Signs That a Marriage Might Be Fraudulent

USCIS adjudicators are trained to look for signs that a marriage might be fraudulent. If these factors exist, the adjudicator may scrutinize a petition more closely. Some of these signs include:

  • Substantial age difference
  • Not speaking each other’s language
  • Family members don’t know about the marriage
  • Living separately since the marriage
  • The citizen filed previous marriage petitions for others

While these signs do not necessarily mean that a marriage is fraudulent, their presence will lead an adjudicator to question the petitioner and the immigrant more closely. If there is a disparity in the answers they provide, or the documentation that they have provided is inadequate, problems can arise.

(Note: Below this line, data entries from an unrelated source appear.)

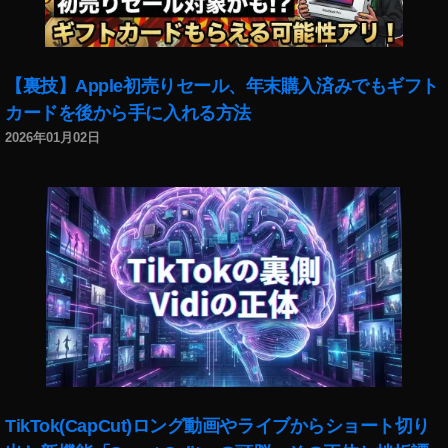
刃
無
限
列
【裏技】Apple初売りセール、年末購入済みでもギフト
車
カードを後から手に入れる方法
編
イ
2026年01月02日
ン
ス
タ
エ
フ
ェ
ク
ト
使
い
方
,
鬼
TikTok(CapCut)ロング動画やライブからショート切り
滅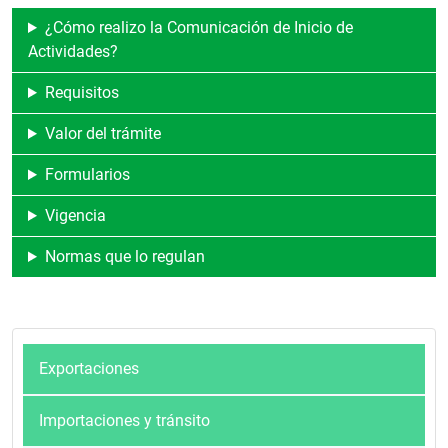
¿Cómo realizo la Comunicación de Inicio de
Actividades?
Requisitos
Valor del trámite
Formularios
Vigencia
Normas que lo regulan
Exportaciones
Importaciones y tránsito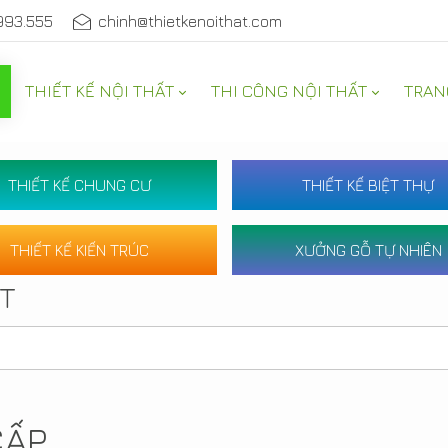
993.555
chinh@thietkenoithat.com
THIẾT KẾ NỘI THẤT
THI CÔNG NỘI THẤT
TRAN
THIẾT KẾ CHUNG CƯ
THIẾT KẾ BIỆT THỰ
THIẾT KẾ KIẾN TRÚC
XƯỞNG GỖ TỰ NHIÊN
ẤT
CẤP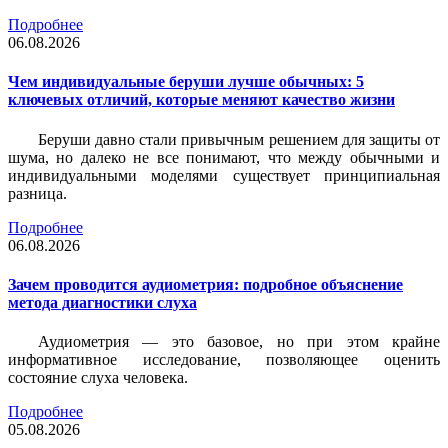
Подробнее
06.08.2026
Чем индивидуальные беруши лучше обычных: 5
ключевых отличий, которые меняют качество жизни
Беруши давно стали привычным решением для защиты от
шума, но далеко не все понимают, что между обычными и
индивидуальными моделями существует принципиальная
разница.
Подробнее
06.08.2026
Зачем проводится аудиометрия: подробное объяснение
метода диагностики слуха
Аудиометрия — это базовое, но при этом крайне
информативное исследование, позволяющее оценить
состояние слуха человека.
Подробнее
05.08.2026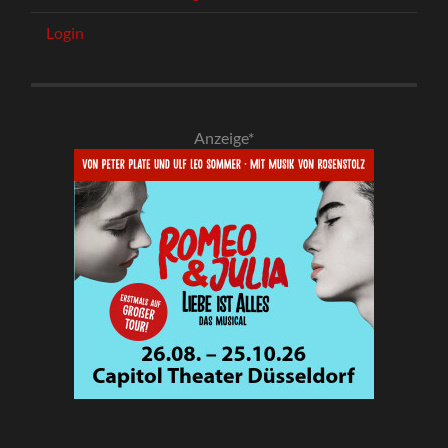
Login
Anzeige*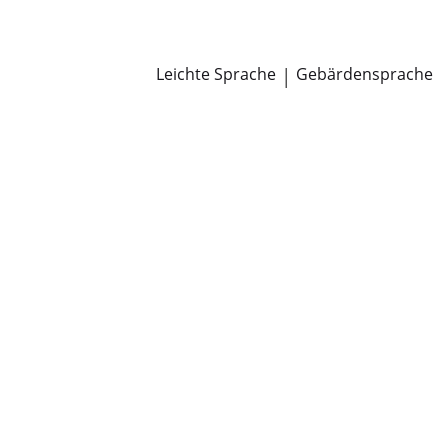
Newsroom
Pressemitteilungen
Öffentliche Zustellungen
Leichte Sprache
|
Gebärdensprache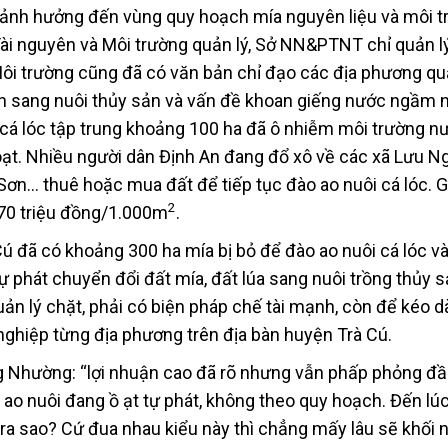
g ảnh hưởng đến vùng quy hoạch mía nguyên liệu và môi 
ài nguyên và Môi trường quản lý, Sở NN&PTNT chỉ quản l
 Môi trường cũng đã có văn bản chỉ đạo các địa phương qu
ển sang nuôi thủy sản và vấn đề khoan giếng nước ngầm n
i cá lóc tập trung khoảng 100 ha đã ô nhiễm môi trường n
loạt. Nhiều người dân Định An đang đổ xô về các xã Lưu N
ơn… thuê hoặc mua đất để tiếp tục đào ao nuôi cá lóc. G
2
 70 triệu đồng/1.000m
.
ú đã có khoảng 300 ha mía bị bỏ để đào ao nuôi cá lóc v
ự phát chuyển đổi đất mía, đất lúa sang nuôi trồng thủy s
uản lý chặt, phải có biện pháp chế tài mạnh, còn để kéo d
ghiệp từng địa phương trên địa bàn huyện Trà Cú.
ng Nhường: “lợi nhuận cao đã rõ nhưng vẫn phấp phỏng đầu
ào ao nuôi đang ồ ạt tự phát, không theo quy hoạch. Đến lú
 ra sao? Cứ đua nhau kiểu này thì chẳng mấy lâu sẽ khối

Preparing Evidence of a Bona Fide Marriage

It is a good idea for spouses to begin preparing for their petitions long before it is time for them to be submitted. When people file their I-751 petitions, they will also need to submit as many documents as they can that offer evidence that their marriages are real. In addition to a marriage certificate, as many other documents as possible should be provided. Some of these might include titles to vehicles that are in both names, deeds to property in both names, lease agreements, health, and life insurance policies, and other documents that show joint ownership or joint responsibility.

Once the USCIS is satisfied that a marriage that has lasted for two years is real, the conditional status will be changed. The immigrant will then receive a green card.